WHAT THE TASK ASKS - Repeat word for word the part of the records that opens with the line containing "latitude: -38.5444" and runs through the end of the records, including both of those ends.

RECORDS TO USE -
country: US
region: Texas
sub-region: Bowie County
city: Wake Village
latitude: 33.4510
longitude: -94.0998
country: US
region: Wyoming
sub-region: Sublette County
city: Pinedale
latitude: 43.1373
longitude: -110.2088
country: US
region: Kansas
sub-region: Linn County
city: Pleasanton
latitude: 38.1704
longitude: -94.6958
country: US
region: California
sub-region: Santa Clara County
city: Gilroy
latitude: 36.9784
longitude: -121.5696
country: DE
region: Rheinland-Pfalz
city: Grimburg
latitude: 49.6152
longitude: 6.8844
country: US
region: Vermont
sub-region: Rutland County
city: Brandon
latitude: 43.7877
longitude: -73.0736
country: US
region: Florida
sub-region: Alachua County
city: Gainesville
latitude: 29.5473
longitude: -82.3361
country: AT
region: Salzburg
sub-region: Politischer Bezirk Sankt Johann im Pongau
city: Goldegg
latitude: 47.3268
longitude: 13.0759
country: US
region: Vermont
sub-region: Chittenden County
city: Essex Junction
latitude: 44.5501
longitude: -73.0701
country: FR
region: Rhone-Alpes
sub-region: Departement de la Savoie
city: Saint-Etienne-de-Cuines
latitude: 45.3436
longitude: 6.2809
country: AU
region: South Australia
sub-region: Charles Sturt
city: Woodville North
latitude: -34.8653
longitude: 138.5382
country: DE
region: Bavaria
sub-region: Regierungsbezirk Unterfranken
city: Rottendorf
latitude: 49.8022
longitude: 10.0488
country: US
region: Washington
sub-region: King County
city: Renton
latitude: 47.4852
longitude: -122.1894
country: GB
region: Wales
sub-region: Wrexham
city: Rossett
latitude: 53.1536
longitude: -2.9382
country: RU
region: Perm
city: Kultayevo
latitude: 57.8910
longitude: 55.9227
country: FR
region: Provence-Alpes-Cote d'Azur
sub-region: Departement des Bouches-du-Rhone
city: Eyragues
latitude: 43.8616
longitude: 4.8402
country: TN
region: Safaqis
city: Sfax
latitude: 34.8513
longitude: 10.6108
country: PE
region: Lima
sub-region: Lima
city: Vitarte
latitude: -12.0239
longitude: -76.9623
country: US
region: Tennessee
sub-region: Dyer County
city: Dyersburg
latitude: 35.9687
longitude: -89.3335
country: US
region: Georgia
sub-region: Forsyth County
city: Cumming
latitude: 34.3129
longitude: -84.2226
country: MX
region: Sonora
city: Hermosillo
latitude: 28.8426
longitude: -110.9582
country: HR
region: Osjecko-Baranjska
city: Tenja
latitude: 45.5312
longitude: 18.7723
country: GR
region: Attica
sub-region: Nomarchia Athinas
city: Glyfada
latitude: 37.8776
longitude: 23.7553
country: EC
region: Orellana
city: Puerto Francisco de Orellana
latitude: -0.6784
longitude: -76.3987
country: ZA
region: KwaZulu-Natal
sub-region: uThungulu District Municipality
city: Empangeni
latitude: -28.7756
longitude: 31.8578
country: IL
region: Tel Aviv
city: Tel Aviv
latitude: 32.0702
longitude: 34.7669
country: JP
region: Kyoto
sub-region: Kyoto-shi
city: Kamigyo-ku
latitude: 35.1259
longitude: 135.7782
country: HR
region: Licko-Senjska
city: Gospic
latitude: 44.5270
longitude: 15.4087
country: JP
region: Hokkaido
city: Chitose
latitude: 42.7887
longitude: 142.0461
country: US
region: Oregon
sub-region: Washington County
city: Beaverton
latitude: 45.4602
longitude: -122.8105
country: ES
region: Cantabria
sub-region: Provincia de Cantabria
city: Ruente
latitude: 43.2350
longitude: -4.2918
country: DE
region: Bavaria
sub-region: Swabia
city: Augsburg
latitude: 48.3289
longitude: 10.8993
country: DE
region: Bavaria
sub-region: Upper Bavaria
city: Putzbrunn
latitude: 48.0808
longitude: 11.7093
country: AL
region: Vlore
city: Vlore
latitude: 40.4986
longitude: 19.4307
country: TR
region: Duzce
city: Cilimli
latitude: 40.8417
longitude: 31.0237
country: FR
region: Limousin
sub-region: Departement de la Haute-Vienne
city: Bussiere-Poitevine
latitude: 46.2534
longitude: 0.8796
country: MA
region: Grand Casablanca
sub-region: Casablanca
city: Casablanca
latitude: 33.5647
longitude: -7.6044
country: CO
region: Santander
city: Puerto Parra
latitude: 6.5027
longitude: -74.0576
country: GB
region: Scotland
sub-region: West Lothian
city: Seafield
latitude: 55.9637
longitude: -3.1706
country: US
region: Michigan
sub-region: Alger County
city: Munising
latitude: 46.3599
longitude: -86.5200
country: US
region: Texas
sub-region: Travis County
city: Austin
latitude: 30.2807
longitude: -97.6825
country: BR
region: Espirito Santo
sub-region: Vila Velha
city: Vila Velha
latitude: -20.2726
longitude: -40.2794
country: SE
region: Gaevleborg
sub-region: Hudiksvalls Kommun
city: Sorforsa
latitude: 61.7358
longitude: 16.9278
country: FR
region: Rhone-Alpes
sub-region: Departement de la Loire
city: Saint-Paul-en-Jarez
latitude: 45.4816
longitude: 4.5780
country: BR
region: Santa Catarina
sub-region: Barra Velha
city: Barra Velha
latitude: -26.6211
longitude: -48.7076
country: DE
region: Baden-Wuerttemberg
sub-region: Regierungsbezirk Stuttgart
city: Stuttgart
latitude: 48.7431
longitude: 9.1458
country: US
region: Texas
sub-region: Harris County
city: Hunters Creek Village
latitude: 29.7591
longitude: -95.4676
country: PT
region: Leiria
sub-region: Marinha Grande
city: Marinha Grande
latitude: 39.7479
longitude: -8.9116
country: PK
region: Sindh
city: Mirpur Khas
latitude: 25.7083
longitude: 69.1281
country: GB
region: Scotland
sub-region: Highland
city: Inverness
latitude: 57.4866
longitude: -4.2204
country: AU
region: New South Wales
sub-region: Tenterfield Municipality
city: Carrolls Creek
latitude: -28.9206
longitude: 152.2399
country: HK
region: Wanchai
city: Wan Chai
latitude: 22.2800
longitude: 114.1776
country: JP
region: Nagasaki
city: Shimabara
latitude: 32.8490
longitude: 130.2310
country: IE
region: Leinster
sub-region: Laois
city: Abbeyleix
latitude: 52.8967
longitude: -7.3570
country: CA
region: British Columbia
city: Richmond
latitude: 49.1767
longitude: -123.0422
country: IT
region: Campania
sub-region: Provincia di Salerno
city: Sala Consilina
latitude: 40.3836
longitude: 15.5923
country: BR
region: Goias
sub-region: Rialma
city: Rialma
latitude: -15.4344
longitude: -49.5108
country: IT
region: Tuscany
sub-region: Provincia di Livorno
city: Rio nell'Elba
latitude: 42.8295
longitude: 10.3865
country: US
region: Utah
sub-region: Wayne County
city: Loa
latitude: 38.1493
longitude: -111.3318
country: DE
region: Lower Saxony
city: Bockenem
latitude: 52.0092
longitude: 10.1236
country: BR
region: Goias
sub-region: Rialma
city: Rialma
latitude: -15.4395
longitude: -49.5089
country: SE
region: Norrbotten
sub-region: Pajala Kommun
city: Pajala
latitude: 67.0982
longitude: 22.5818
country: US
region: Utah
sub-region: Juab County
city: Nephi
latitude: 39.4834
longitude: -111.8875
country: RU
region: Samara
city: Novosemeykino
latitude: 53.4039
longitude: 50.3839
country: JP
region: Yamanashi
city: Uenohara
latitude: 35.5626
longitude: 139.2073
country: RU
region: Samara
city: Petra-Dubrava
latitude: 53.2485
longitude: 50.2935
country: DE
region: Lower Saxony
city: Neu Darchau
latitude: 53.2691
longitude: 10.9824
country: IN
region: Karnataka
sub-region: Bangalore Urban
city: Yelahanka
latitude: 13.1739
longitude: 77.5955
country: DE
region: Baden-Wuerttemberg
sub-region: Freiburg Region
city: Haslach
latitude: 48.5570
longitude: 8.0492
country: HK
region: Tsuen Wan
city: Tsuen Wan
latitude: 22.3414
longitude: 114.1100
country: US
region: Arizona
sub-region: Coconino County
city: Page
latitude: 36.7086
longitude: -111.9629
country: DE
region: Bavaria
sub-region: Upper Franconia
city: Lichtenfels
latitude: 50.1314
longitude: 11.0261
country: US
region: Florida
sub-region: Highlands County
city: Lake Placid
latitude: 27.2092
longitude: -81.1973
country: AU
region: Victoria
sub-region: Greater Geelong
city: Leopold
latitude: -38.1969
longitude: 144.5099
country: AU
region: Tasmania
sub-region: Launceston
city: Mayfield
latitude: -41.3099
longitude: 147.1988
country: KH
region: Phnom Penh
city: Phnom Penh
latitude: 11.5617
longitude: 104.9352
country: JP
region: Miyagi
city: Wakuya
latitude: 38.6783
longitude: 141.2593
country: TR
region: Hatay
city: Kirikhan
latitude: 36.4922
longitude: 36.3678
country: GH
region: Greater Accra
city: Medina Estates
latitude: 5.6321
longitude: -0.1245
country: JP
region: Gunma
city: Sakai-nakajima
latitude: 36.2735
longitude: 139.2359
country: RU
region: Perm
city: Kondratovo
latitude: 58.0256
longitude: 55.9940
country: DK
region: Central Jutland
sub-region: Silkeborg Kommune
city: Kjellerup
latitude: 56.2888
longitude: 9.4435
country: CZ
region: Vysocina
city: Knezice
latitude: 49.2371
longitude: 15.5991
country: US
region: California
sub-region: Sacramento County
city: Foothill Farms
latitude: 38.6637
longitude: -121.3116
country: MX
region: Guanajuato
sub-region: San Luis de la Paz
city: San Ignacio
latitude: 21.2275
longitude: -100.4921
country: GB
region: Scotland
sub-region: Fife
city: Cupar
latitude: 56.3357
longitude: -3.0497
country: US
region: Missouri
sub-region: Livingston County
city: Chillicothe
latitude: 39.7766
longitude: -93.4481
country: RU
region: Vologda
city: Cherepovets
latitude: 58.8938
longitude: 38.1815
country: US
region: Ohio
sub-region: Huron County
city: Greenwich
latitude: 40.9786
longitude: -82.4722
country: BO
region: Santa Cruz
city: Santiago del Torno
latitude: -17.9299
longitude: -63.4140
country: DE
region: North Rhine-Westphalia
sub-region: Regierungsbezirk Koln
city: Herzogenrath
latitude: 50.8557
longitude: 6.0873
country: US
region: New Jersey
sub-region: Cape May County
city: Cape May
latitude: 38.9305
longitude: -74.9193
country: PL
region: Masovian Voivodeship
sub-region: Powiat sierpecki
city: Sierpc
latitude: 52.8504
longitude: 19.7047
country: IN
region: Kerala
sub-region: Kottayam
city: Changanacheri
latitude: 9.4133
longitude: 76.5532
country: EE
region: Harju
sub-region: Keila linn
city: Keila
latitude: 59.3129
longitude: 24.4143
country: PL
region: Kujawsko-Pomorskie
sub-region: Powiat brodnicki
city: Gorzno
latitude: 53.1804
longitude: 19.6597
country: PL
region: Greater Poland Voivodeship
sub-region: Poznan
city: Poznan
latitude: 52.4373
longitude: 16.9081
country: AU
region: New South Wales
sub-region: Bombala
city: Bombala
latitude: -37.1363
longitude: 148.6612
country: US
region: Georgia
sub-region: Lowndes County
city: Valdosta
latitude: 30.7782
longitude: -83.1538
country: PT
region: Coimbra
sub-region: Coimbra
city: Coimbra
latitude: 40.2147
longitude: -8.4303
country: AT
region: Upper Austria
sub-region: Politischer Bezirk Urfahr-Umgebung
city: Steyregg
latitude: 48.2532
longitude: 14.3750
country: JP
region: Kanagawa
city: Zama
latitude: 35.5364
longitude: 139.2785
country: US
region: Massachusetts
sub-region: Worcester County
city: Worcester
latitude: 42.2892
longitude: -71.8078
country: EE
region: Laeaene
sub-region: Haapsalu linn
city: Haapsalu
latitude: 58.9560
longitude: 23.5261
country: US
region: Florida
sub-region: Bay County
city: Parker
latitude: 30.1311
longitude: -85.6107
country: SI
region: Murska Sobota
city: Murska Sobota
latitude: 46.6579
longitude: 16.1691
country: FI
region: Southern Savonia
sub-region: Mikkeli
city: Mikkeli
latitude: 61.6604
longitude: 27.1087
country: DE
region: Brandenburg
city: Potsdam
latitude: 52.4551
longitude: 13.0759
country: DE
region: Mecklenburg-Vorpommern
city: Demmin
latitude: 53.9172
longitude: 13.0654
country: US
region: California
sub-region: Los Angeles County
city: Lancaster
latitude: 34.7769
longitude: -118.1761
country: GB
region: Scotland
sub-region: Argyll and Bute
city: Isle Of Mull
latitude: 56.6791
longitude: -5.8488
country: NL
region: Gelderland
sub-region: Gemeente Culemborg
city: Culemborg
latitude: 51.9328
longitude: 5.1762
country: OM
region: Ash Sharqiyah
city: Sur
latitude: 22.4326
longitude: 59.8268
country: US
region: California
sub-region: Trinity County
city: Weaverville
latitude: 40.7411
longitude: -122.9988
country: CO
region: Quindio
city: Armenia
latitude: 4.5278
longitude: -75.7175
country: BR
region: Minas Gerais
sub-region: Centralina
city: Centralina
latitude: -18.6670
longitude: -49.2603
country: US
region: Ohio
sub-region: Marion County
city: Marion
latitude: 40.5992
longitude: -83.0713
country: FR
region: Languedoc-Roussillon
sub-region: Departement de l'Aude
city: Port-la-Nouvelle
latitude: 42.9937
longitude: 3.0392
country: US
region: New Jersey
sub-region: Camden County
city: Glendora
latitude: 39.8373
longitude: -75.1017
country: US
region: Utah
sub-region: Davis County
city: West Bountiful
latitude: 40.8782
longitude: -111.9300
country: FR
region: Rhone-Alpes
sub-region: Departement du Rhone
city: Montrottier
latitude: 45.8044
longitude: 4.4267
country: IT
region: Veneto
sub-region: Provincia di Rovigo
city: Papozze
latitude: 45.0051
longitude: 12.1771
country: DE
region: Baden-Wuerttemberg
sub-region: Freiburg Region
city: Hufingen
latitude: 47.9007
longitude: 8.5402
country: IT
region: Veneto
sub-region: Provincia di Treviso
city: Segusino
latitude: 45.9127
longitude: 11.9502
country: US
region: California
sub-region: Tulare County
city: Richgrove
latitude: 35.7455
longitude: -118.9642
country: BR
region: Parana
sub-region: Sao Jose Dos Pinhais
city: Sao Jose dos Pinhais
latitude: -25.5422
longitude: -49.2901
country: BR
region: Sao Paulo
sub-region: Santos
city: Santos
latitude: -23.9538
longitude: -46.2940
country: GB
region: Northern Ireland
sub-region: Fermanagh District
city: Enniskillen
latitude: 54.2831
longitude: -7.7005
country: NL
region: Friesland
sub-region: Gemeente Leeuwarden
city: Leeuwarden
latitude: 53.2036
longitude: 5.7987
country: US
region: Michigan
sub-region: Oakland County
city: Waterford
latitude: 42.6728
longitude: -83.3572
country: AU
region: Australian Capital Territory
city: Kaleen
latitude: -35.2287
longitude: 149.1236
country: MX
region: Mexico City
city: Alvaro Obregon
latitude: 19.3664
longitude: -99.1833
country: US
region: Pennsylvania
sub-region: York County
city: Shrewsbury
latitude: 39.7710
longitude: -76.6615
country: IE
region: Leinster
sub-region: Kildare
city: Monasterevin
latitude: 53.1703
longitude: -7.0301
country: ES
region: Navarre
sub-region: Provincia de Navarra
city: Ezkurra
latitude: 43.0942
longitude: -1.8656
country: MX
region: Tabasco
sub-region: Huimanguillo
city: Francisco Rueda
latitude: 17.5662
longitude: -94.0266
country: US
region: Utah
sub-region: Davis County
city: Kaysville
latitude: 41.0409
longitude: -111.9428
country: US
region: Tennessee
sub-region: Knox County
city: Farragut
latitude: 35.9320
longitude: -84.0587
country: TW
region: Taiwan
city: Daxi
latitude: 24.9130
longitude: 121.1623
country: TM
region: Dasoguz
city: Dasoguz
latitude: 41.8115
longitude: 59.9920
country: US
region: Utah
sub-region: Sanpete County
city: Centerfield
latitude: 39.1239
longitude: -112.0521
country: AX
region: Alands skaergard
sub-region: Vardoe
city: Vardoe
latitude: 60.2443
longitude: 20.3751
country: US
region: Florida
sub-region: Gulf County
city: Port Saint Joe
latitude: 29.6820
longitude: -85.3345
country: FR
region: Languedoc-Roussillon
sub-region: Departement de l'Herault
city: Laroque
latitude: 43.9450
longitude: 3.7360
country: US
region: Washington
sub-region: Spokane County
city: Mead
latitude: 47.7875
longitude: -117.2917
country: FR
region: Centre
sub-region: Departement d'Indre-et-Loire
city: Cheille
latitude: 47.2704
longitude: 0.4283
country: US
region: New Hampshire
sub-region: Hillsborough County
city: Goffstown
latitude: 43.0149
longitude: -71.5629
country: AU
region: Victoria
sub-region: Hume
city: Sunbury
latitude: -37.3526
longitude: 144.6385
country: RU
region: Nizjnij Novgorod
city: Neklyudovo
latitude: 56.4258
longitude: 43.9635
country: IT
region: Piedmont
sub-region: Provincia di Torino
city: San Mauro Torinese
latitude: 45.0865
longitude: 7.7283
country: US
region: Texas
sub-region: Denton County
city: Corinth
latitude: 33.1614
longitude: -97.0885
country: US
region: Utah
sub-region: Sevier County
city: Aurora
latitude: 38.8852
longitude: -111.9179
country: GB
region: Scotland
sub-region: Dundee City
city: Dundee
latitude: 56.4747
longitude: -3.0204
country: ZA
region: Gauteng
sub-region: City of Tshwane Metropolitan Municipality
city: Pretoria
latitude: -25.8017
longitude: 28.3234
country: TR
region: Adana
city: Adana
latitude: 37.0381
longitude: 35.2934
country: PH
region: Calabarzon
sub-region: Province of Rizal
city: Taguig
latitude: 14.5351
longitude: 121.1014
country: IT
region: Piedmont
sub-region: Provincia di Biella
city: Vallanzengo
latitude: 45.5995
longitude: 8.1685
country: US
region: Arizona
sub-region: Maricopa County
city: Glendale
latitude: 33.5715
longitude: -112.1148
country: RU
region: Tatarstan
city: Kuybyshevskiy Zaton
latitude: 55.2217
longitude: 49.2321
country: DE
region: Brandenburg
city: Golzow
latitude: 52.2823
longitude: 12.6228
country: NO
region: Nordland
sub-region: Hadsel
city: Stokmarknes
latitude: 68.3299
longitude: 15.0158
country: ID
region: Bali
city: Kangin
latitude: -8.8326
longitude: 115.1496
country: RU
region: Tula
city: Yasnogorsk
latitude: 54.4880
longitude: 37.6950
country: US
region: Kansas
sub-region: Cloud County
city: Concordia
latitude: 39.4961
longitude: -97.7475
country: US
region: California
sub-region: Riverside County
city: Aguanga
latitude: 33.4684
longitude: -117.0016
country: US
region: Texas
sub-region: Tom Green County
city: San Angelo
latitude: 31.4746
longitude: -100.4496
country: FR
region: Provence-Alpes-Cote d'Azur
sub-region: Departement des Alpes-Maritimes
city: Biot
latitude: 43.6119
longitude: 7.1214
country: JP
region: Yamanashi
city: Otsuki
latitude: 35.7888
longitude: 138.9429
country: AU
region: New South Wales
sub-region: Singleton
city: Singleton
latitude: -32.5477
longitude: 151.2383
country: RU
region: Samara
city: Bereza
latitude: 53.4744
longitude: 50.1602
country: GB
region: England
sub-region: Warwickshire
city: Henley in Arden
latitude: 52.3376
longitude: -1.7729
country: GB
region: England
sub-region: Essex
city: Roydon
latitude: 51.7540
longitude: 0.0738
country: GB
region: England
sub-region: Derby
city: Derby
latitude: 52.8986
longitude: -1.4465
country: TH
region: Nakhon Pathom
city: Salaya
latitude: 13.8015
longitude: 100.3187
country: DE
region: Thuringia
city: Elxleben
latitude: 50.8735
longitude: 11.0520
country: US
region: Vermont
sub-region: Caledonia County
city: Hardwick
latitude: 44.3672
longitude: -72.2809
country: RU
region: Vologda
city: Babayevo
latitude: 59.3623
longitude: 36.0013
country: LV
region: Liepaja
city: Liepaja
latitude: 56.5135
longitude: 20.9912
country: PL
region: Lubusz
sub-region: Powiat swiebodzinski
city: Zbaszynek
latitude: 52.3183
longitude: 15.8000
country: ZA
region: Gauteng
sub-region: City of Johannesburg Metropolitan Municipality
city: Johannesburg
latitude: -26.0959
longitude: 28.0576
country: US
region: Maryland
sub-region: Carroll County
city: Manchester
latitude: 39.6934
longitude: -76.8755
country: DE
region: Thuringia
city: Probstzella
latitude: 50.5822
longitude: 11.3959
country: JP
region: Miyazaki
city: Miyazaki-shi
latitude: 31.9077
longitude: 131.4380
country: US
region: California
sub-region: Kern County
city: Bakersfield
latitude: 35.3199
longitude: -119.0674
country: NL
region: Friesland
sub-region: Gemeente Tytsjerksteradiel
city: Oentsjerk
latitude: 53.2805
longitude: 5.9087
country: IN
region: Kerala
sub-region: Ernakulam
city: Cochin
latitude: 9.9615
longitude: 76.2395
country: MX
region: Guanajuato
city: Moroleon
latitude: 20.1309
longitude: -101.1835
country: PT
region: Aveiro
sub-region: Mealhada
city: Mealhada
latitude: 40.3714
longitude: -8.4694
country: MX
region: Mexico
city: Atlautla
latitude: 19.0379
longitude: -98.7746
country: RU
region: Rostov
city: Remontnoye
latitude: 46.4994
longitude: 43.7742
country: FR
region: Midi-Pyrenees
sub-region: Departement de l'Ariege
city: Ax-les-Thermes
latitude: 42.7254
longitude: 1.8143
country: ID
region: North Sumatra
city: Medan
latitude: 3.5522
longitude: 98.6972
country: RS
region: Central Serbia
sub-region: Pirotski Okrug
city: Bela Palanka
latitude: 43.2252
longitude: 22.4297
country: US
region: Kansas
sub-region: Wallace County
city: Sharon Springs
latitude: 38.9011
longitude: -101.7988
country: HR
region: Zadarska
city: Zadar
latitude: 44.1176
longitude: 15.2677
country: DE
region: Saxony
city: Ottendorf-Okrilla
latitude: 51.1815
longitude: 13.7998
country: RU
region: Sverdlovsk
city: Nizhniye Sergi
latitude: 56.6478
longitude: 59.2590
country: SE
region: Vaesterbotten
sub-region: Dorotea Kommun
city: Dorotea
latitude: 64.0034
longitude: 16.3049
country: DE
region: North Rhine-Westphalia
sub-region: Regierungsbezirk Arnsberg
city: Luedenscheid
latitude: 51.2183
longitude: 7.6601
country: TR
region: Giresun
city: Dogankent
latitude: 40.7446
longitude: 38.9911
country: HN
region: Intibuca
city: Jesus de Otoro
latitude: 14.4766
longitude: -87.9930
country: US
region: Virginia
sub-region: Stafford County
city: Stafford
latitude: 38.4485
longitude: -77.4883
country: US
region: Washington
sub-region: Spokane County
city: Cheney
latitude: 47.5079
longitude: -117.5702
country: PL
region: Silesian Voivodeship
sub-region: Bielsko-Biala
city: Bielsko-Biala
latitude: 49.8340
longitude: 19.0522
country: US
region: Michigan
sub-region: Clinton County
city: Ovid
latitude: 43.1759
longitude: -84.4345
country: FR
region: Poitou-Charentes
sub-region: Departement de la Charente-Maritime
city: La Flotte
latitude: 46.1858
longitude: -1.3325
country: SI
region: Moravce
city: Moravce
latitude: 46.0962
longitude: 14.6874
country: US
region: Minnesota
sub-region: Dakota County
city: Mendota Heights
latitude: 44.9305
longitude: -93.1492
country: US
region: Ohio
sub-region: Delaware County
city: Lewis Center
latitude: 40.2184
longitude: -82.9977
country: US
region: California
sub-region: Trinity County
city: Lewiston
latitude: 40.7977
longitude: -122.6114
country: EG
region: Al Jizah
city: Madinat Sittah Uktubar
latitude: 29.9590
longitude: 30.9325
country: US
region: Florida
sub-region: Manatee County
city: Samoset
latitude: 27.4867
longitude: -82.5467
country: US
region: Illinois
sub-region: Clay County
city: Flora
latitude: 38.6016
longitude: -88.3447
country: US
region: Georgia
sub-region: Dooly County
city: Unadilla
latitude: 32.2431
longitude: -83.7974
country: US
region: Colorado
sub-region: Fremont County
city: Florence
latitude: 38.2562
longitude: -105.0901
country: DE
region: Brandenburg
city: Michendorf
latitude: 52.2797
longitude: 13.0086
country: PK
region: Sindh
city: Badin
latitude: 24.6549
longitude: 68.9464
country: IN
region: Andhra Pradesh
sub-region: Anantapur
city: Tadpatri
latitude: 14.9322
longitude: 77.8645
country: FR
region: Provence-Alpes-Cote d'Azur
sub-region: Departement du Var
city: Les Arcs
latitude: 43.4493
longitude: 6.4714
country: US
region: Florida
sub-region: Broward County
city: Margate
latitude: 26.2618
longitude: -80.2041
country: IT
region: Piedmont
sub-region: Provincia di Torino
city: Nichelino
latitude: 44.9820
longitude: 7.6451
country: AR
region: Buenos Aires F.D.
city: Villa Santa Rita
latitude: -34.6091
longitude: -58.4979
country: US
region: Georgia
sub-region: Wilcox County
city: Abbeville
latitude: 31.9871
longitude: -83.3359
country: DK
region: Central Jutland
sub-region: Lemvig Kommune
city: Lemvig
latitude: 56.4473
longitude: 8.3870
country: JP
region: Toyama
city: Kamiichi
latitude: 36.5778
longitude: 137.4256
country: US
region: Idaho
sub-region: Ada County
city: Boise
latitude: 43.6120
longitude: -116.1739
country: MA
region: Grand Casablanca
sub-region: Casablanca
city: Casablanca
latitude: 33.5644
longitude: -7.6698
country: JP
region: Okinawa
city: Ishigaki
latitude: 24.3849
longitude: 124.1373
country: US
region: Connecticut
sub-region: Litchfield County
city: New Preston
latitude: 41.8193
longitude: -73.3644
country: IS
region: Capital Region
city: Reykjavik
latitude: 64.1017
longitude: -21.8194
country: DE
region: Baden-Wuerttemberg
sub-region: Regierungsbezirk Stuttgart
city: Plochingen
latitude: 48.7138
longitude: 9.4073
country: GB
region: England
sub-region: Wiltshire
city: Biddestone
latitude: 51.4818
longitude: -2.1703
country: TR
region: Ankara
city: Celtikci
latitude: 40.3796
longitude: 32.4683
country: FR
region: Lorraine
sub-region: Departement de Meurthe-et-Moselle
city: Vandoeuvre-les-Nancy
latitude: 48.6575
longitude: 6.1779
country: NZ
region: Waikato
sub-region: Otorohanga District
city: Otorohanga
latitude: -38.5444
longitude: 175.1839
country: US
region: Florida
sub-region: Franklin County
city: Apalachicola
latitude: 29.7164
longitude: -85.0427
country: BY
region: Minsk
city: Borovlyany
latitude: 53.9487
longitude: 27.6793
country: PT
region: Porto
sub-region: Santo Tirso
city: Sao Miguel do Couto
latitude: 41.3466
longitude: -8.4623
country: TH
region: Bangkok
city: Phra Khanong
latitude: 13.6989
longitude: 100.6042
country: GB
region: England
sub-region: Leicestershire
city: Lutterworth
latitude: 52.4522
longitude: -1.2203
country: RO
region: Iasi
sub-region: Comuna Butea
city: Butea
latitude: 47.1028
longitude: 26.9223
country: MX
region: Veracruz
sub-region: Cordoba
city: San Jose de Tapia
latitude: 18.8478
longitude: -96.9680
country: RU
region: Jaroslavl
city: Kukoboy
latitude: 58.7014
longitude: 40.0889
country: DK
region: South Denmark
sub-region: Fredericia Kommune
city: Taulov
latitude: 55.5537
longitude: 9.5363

SOLUTION -
latitude: -38.5444
longitude: 175.1839
country: US
region: Florida
sub-region: Franklin County
city: Apalachicola
latitude: 29.7164
longitude: -85.0427
country: BY
region: Minsk
city: Borovlyany
latitude: 53.9487
longitude: 27.6793
country: PT
region: Porto
sub-region: Santo Tirso
city: Sao Miguel do Couto
latitude: 41.3466
longitude: -8.4623
country: TH
region: Bangkok
city: Phra Khanong
latitude: 13.6989
longitude: 100.6042
country: GB
region: England
sub-region: Leicestershire
city: Lutterworth
latitude: 52.4522
longitude: -1.2203
country: RO
region: Iasi
sub-region: Comuna Butea
city: Butea
latitude: 47.1028
longitude: 26.9223
country: MX
region: Veracruz
sub-region: Cordoba
city: San Jose de Tapia
latitude: 18.8478
longitude: -96.9680
country: RU
region: Jaroslavl
city: Kukoboy
latitude: 58.7014
longitude: 40.0889
country: DK
region: South Denmark
sub-region: Fredericia Kommune
city: Taulov
latitude: 55.5537
longitude: 9.5363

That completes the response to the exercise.